EXERCISE: For the records below, please print exactly and only the lines from the one with "2021TR4222 | Not Set | |" down to the one with "(2) Projected Sales", both ends included, omitting the pictures.

[DATA — start]

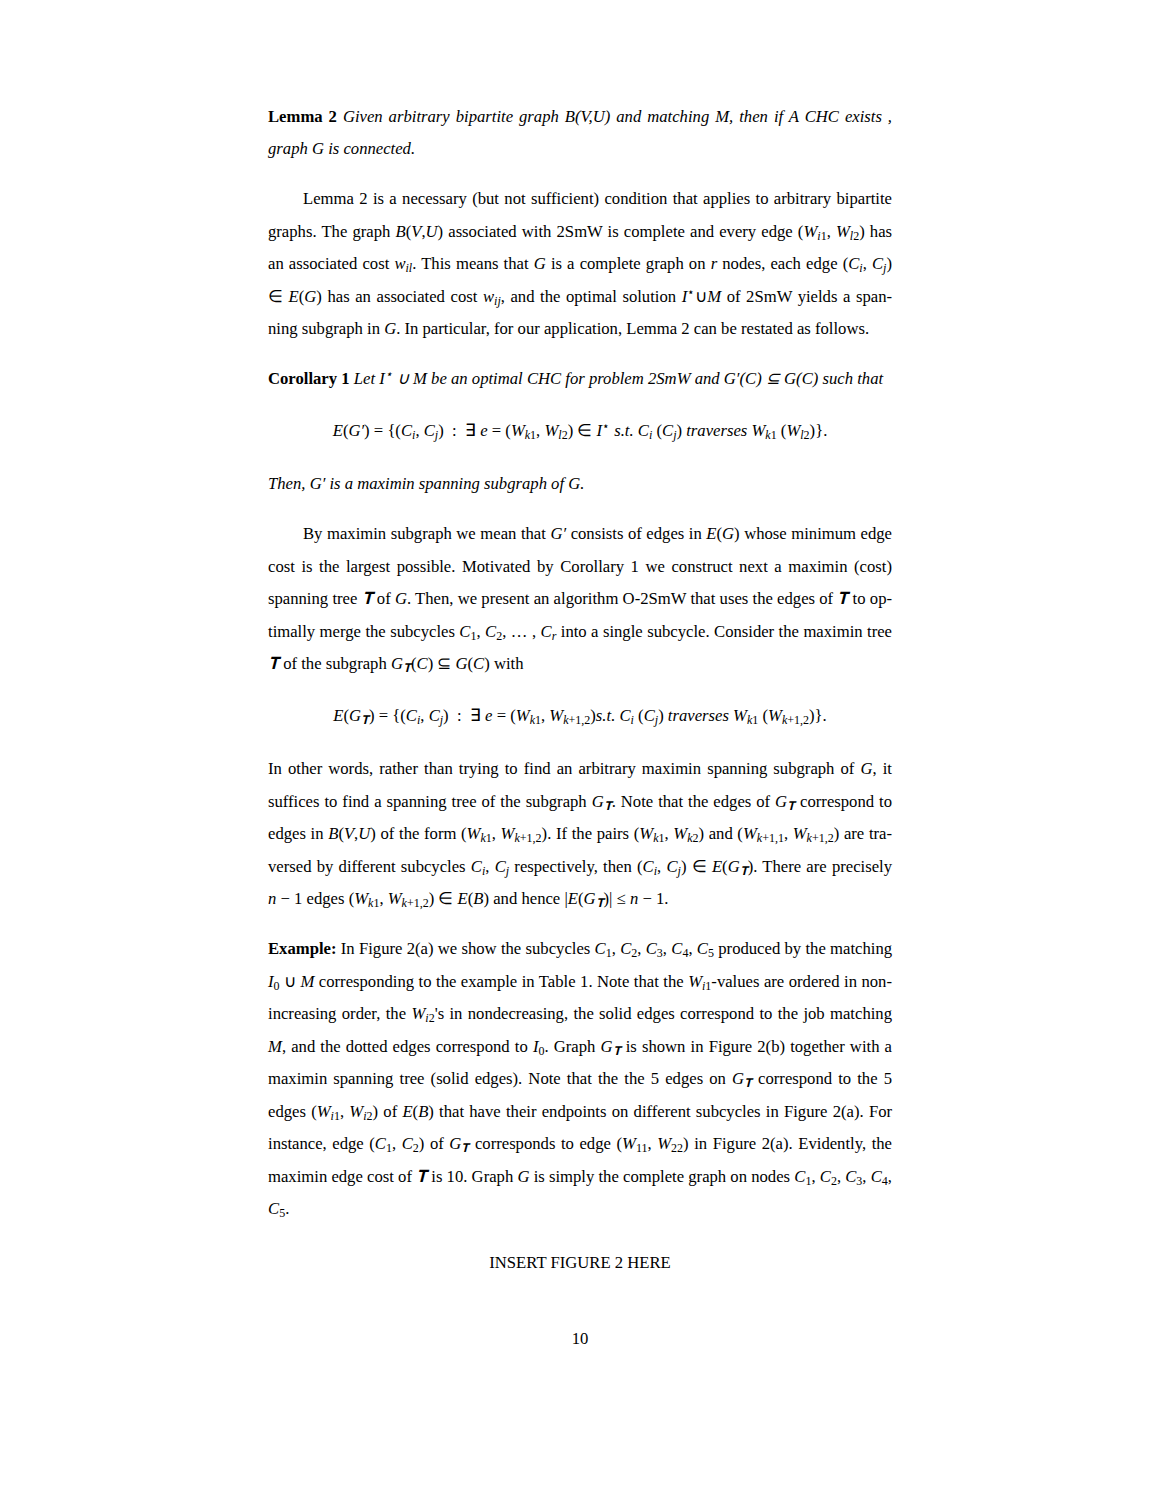Lemma 2 Given arbitrary bipartite graph B(V,U) and matching M, then if A CHC exists , graph G is connected.
Lemma 2 is a necessary (but not sufficient) condition that applies to arbitrary bipartite graphs. The graph B(V,U) associated with 2SmW is complete and every edge (Wi1, Wl2) has an associated cost wil. This means that G is a complete graph on r nodes, each edge (Ci, Cj) ∈ E(G) has an associated cost wij, and the optimal solution I⋆∪M of 2SmW yields a spanning subgraph in G. In particular, for our application, Lemma 2 can be restated as follows.
Corollary 1 Let I⋆ ∪ M be an optimal CHC for problem 2SmW and G′(C) ⊆ G(C) such that
E(G′) = {(Ci, Cj) : ∃ e = (Wk1, Wl2) ∈ I⋆ s.t. Ci (Cj) traverses Wk1 (Wl2)}.
Then, G′ is a maximin spanning subgraph of G.
By maximin subgraph we mean that G′ consists of edges in E(G) whose minimum edge cost is the largest possible. Motivated by Corollary 1 we construct next a maximin (cost) spanning tree 𝐓 of G. Then, we present an algorithm O-2SmW that uses the edges of 𝐓 to optimally merge the subcycles C1, C2, … , Cr into a single subcycle. Consider the maximin tree 𝐓 of the subgraph G𝐓(C) ⊆ G(C) with
E(G𝐓) = {(Ci, Cj) : ∃ e = (Wk1, Wk+1,2)s.t. Ci (Cj) traverses Wk1 (Wk+1,2)}.
In other words, rather than trying to find an arbitrary maximin spanning subgraph of G, it suffices to find a spanning tree of the subgraph G𝐓. Note that the edges of G𝐓 correspond to edges in B(V,U) of the form (Wk1, Wk+1,2). If the pairs (Wk1, Wk2) and (Wk+1,1, Wk+1,2) are traversed by different subcycles Ci, Cj respectively, then (Ci, Cj) ∈ E(G𝐓). There are precisely n − 1 edges (Wk1, Wk+1,2) ∈ E(B) and hence |E(G𝐓)| ≤ n − 1.
Example: In Figure 2(a) we show the subcycles C1, C2, C3, C4, C5 produced by the matching I0 ∪ M corresponding to the example in Table 1. Note that the Wi1-values are ordered in nonincreasing order, the Wi2's in nondecreasing, the solid edges correspond to the job matching M, and the dotted edges correspond to I0. Graph G𝐓 is shown in Figure 2(b) together with a maximin spanning tree (solid edges). Note that the the 5 edges on G𝐓 correspond to the 5 edges (Wi1, Wi2) of E(B) that have their endpoints on different subcycles in Figure 2(a). For instance, edge (C1, C2) of G𝐓 corresponds to edge (W11, W22) in Figure 2(a). Evidently, the maximin edge cost of 𝐓 is 10. Graph G is simply the complete graph on nodes C1, C2, C3, C4, C5.
INSERT FIGURE 2 HERE
10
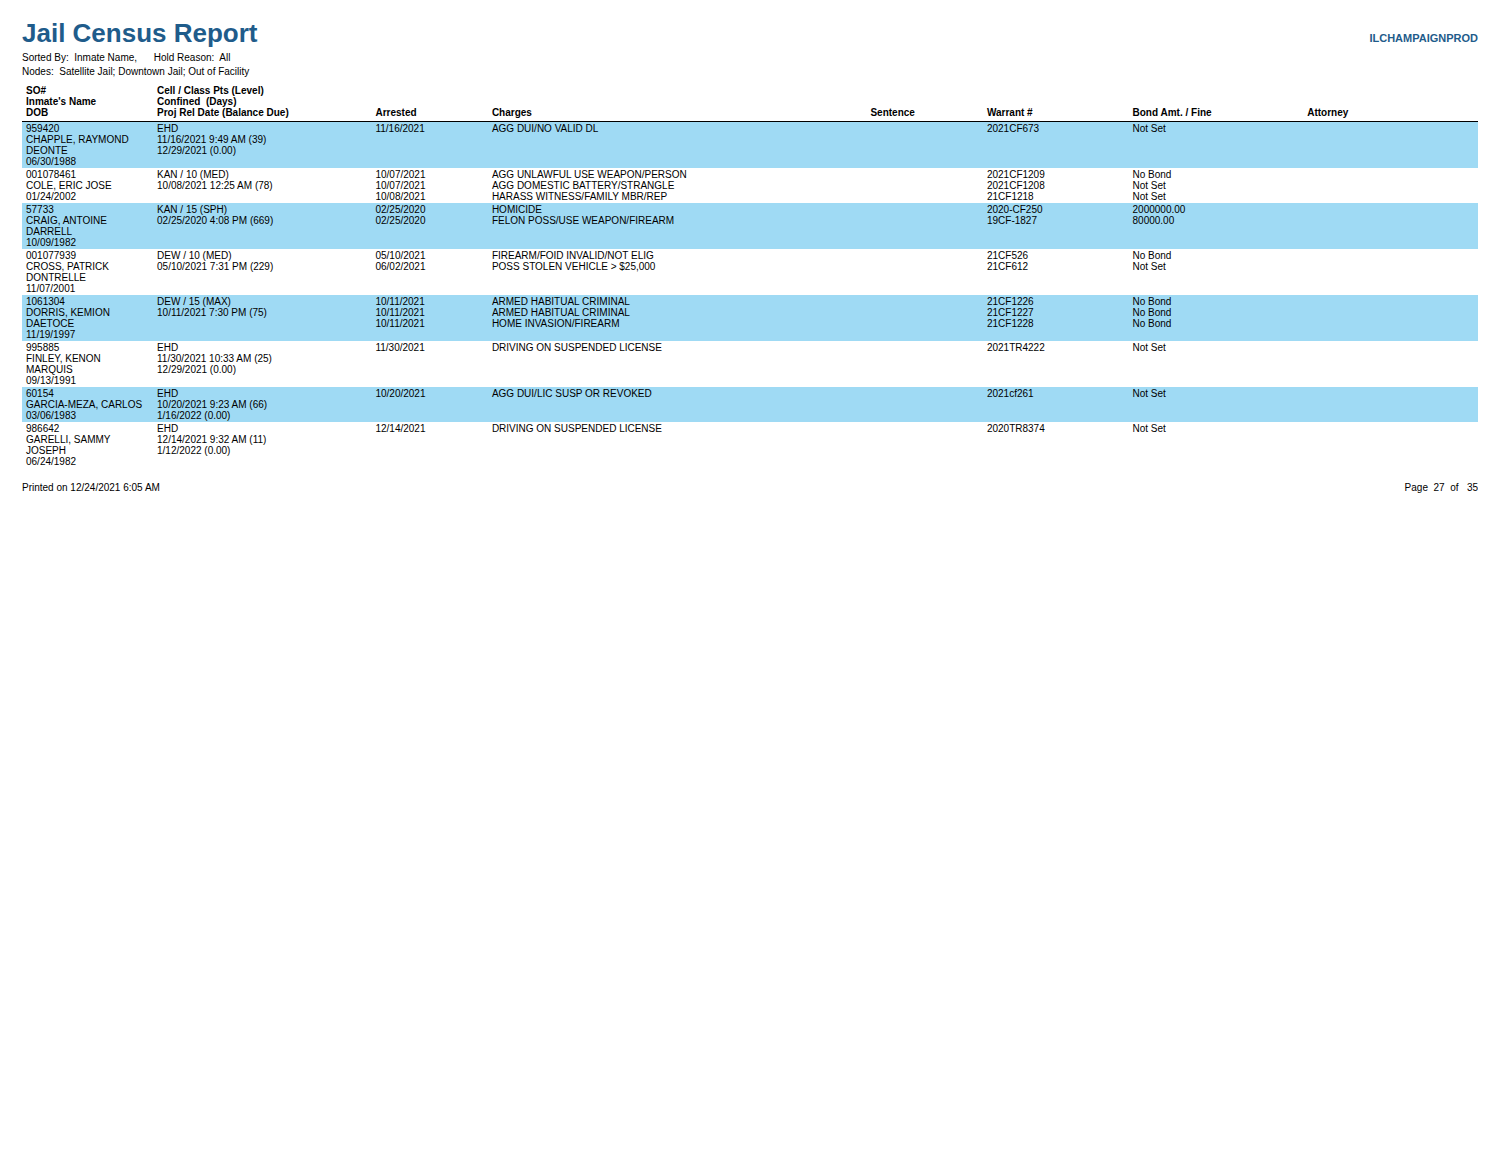ILCHAMPAIGNPROD
Jail Census Report
Sorted By: Inmate Name, Hold Reason: All
Nodes: Satellite Jail; Downtown Jail; Out of Facility
| SO# Inmate's Name DOB | Cell / Class Pts (Level) Confined (Days) Proj Rel Date (Balance Due) | Arrested | Charges | Sentence | Warrant # | Bond Amt. / Fine | Attorney |
| --- | --- | --- | --- | --- | --- | --- | --- |
| 959420 CHAPPLE, RAYMOND DEONTE 06/30/1988 | EHD 11/16/2021 9:49 AM (39) 12/29/2021 (0.00) | 11/16/2021 | AGG DUI/NO VALID DL | | 2021CF673 | Not Set | |
| 001078461 COLE, ERIC JOSE 01/24/2002 | KAN / 10 (MED) 10/08/2021 12:25 AM (78) | 10/07/2021 10/07/2021 10/08/2021 | AGG UNLAWFUL USE WEAPON/PERSON AGG DOMESTIC BATTERY/STRANGLE HARASS WITNESS/FAMILY MBR/REP | | 2021CF1209 2021CF1208 21CF1218 | No Bond Not Set Not Set | |
| 57733 CRAIG, ANTOINE DARRELL 10/09/1982 | KAN / 15 (SPH) 02/25/2020 4:08 PM (669) | 02/25/2020 02/25/2020 | HOMICIDE FELON POSS/USE WEAPON/FIREARM | | 2020-CF250 19CF-1827 | 2000000.00 80000.00 | |
| 001077939 CROSS, PATRICK DONTRELLE 11/07/2001 | DEW / 10 (MED) 05/10/2021 7:31 PM (229) | 05/10/2021 06/02/2021 | FIREARM/FOID INVALID/NOT ELIG POSS STOLEN VEHICLE > $25,000 | | 21CF526 21CF612 | No Bond Not Set | |
| 1061304 DORRIS, KEMION DAETOCE 11/19/1997 | DEW / 15 (MAX) 10/11/2021 7:30 PM (75) | 10/11/2021 10/11/2021 10/11/2021 | ARMED HABITUAL CRIMINAL ARMED HABITUAL CRIMINAL HOME INVASION/FIREARM | | 21CF1226 21CF1227 21CF1228 | No Bond No Bond No Bond | |
| 995885 FINLEY, KENON MARQUIS 09/13/1991 | EHD 11/30/2021 10:33 AM (25) 12/29/2021 (0.00) | 11/30/2021 | DRIVING ON SUSPENDED LICENSE | | 2021TR4222 | Not Set | |
| 60154 GARCIA-MEZA, CARLOS 03/06/1983 | EHD 10/20/2021 9:23 AM (66) 1/16/2022 (0.00) | 10/20/2021 | AGG DUI/LIC SUSP OR REVOKED | | 2021cf261 | Not Set | |
| 986642 GARELLI, SAMMY JOSEPH 06/24/1982 | EHD 12/14/2021 9:32 AM (11) 1/12/2022 (0.00) | 12/14/2021 | DRIVING ON SUSPENDED LICENSE | | 2020TR8374 | Not Set | |
Printed on 12/24/2021 6:05 AM
Page 27 of 35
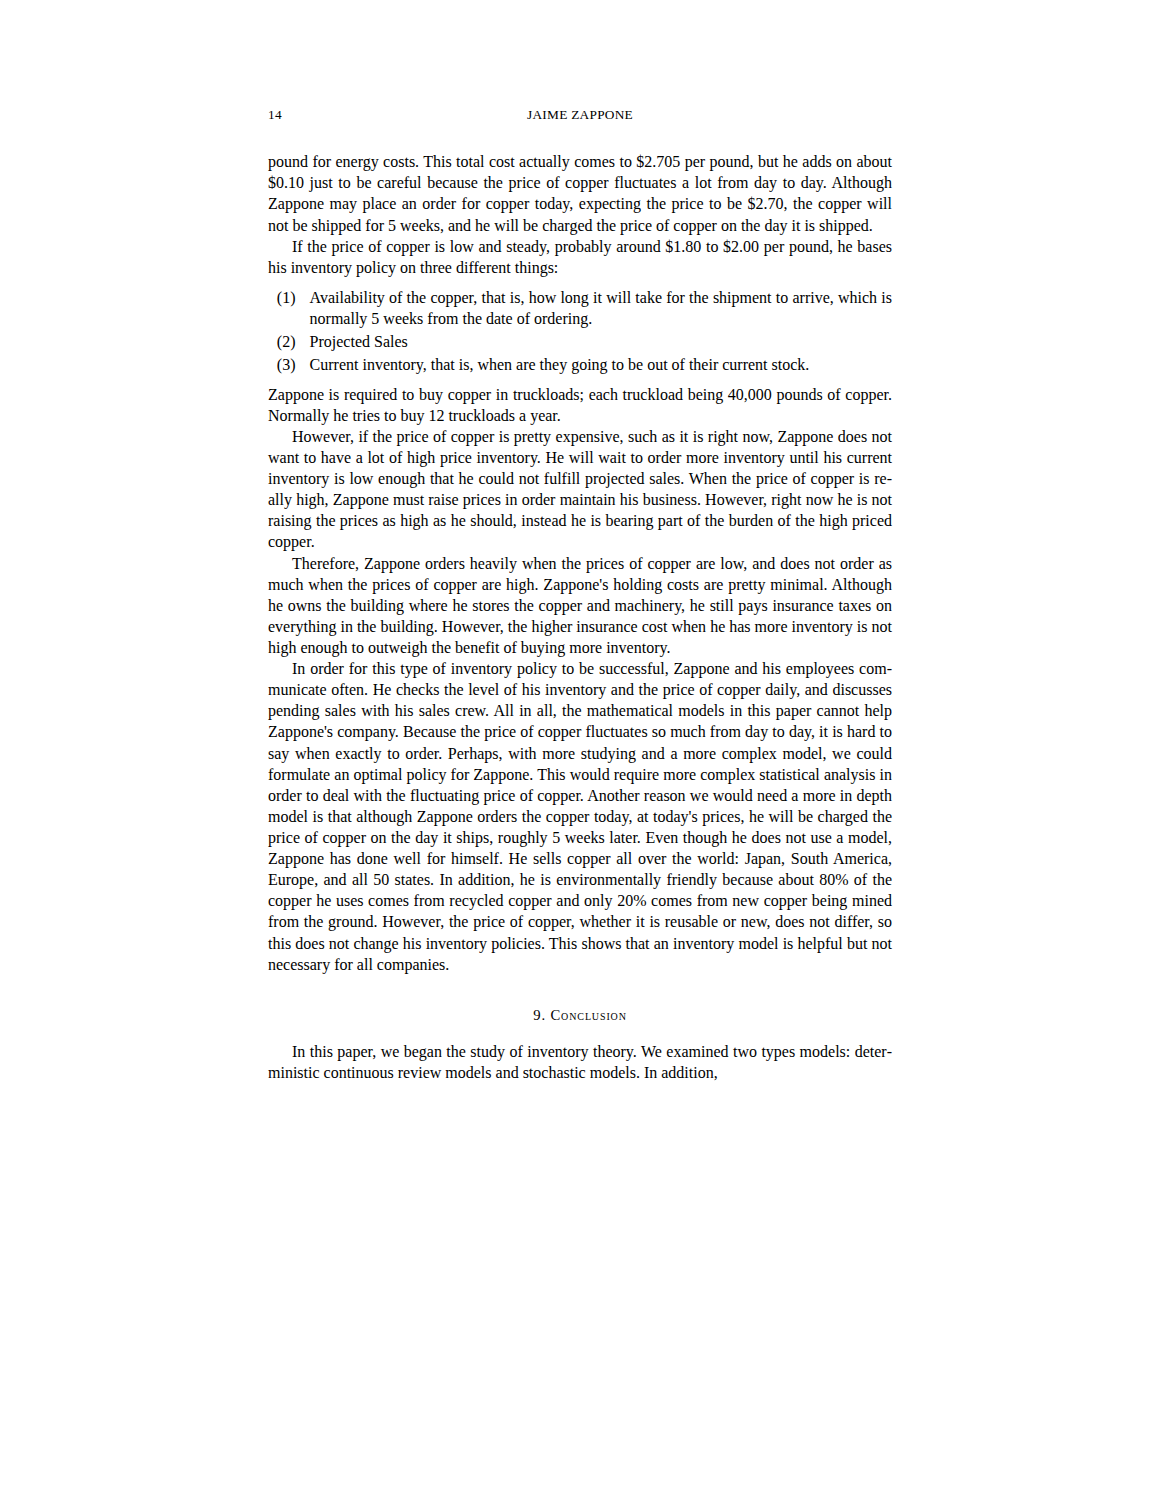14 JAIME ZAPPONE
pound for energy costs. This total cost actually comes to $2.705 per pound, but he adds on about $0.10 just to be careful because the price of copper fluctuates a lot from day to day. Although Zappone may place an order for copper today, expecting the price to be $2.70, the copper will not be shipped for 5 weeks, and he will be charged the price of copper on the day it is shipped.
If the price of copper is low and steady, probably around $1.80 to $2.00 per pound, he bases his inventory policy on three different things:
(1) Availability of the copper, that is, how long it will take for the shipment to arrive, which is normally 5 weeks from the date of ordering.
(2) Projected Sales
(3) Current inventory, that is, when are they going to be out of their current stock.
Zappone is required to buy copper in truckloads; each truckload being 40,000 pounds of copper. Normally he tries to buy 12 truckloads a year.
However, if the price of copper is pretty expensive, such as it is right now, Zappone does not want to have a lot of high price inventory. He will wait to order more inventory until his current inventory is low enough that he could not fulfill projected sales. When the price of copper is really high, Zappone must raise prices in order maintain his business. However, right now he is not raising the prices as high as he should, instead he is bearing part of the burden of the high priced copper.
Therefore, Zappone orders heavily when the prices of copper are low, and does not order as much when the prices of copper are high. Zappone's holding costs are pretty minimal. Although he owns the building where he stores the copper and machinery, he still pays insurance taxes on everything in the building. However, the higher insurance cost when he has more inventory is not high enough to outweigh the benefit of buying more inventory.
In order for this type of inventory policy to be successful, Zappone and his employees communicate often. He checks the level of his inventory and the price of copper daily, and discusses pending sales with his sales crew. All in all, the mathematical models in this paper cannot help Zappone's company. Because the price of copper fluctuates so much from day to day, it is hard to say when exactly to order. Perhaps, with more studying and a more complex model, we could formulate an optimal policy for Zappone. This would require more complex statistical analysis in order to deal with the fluctuating price of copper. Another reason we would need a more in depth model is that although Zappone orders the copper today, at today's prices, he will be charged the price of copper on the day it ships, roughly 5 weeks later. Even though he does not use a model, Zappone has done well for himself. He sells copper all over the world: Japan, South America, Europe, and all 50 states. In addition, he is environmentally friendly because about 80% of the copper he uses comes from recycled copper and only 20% comes from new copper being mined from the ground. However, the price of copper, whether it is reusable or new, does not differ, so this does not change his inventory policies. This shows that an inventory model is helpful but not necessary for all companies.
9. Conclusion
In this paper, we began the study of inventory theory. We examined two types models: deterministic continuous review models and stochastic models. In addition,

[DATA — finish]

ANSWER FOR THIS EXERCISE:
| 995885 FINLEY, KENON MARQUIS 09/13/1991 | EHD 11/30/2021 10:33 AM (25) 12/29/2021 (0.00) | 11/30/2021 | DRIVING ON SUSPENDED LICENSE | | 2021TR4222 | Not Set | |
| 60154 GARCIA-MEZA, CARLOS 03/06/1983 | EHD 10/20/2021 9:23 AM (66) 1/16/2022 (0.00) | 10/20/2021 | AGG DUI/LIC SUSP OR REVOKED | | 2021cf261 | Not Set | |
| 986642 GARELLI, SAMMY JOSEPH 06/24/1982 | EHD 12/14/2021 9:32 AM (11) 1/12/2022 (0.00) | 12/14/2021 | DRIVING ON SUSPENDED LICENSE | | 2020TR8374 | Not Set | |
Printed on 12/24/2021 6:05 AM
Page 27 of 35
14 JAIME ZAPPONE
pound for energy costs. This total cost actually comes to $2.705 per pound, but he adds on about $0.10 just to be careful because the price of copper fluctuates a lot from day to day. Although Zappone may place an order for copper today, expecting the price to be $2.70, the copper will not be shipped for 5 weeks, and he will be charged the price of copper on the day it is shipped.
If the price of copper is low and steady, probably around $1.80 to $2.00 per pound, he bases his inventory policy on three different things:
(1) Availability of the copper, that is, how long it will take for the shipment to arrive, which is normally 5 weeks from the date of ordering.
(2) Projected Sales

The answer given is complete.